A falling-film column (or wetted-wall column) is a particular chemical equipment used to achieve mass and heat transfer between two fluid phases (in general one gas phase and one liquid phase).

It is essentially formed by a vertical tube-shaped vessel: the liquid stream flows through the inner wall of the tube and the gas stream flows in correspondence of the centre of the tube.

Description 

In the most common case, the column contains one liquid stream and one gas stream. The liquid forms a thin film that covers the inner surface of the vessel, instead the gas stream is normally injected from the bottom of the column, so the two fluids are subjected to a counter-current exchange of matter and heat, that happens in correspondence of the gas-liquid interface.

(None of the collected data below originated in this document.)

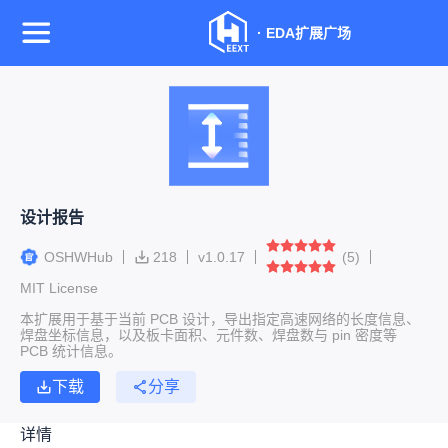
·
EDA扩展广场
设计报告
OSHWHub
218
v
1.0.17
(
5
)
MIT License
本扩展用于基于当前 PCB 设计，导出指定高速网络的长度信息、
焊盘坐标信息，以及板卡面积、元件数、焊盘数与 pin 密度等
PCB 统计信息。
下载
分享
详情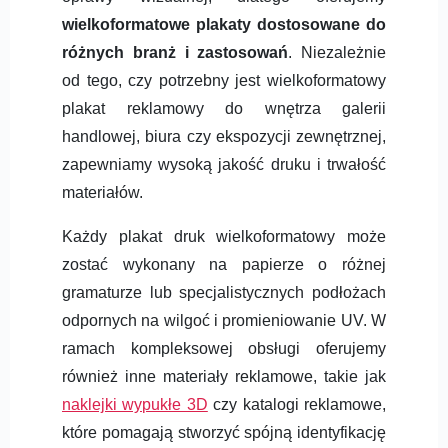
wielkoformatowe plakaty dostosowane do
różnych branż i zastosowań
. Niezależnie
od tego, czy potrzebny jest wielkoformatowy
plakat reklamowy do wnętrza galerii
handlowej, biura czy ekspozycji zewnętrznej,
zapewniamy wysoką jakość druku i trwałość
materiałów.
Każdy plakat druk wielkoformatowy może
zostać wykonany na papierze o różnej
gramaturze lub specjalistycznych podłożach
odpornych na wilgoć i promieniowanie UV. W
ramach kompleksowej obsługi oferujemy
również inne materiały reklamowe, takie jak
naklejki wypukłe 3D
czy katalogi reklamowe,
które pomagają stworzyć spójną identyfikację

Sometimes, the same equipment is used to achieve the co-current mass and heat transfer between two immiscible liquids.

Applications 

Because of its easiness of modelling, falling-film column is generally used as laboratory equipment, for example to measure experimentally the values of transport coefficients. A significant experiment was carried out in 1934 by Edwin R. Gilliland and Thomas Kilgore Sherwood that used a falling-film column to study the mass transfer phenomenon between a liquid phase and a gas phase, obtaining an experimental correlation between Sherwood number, Reynolds number and Schmidt number.

It is not used at an industrial scale, because it has low surface area and liquid hold-up compared to other gas-liquid contactors (e.g. a packed column or a plate column).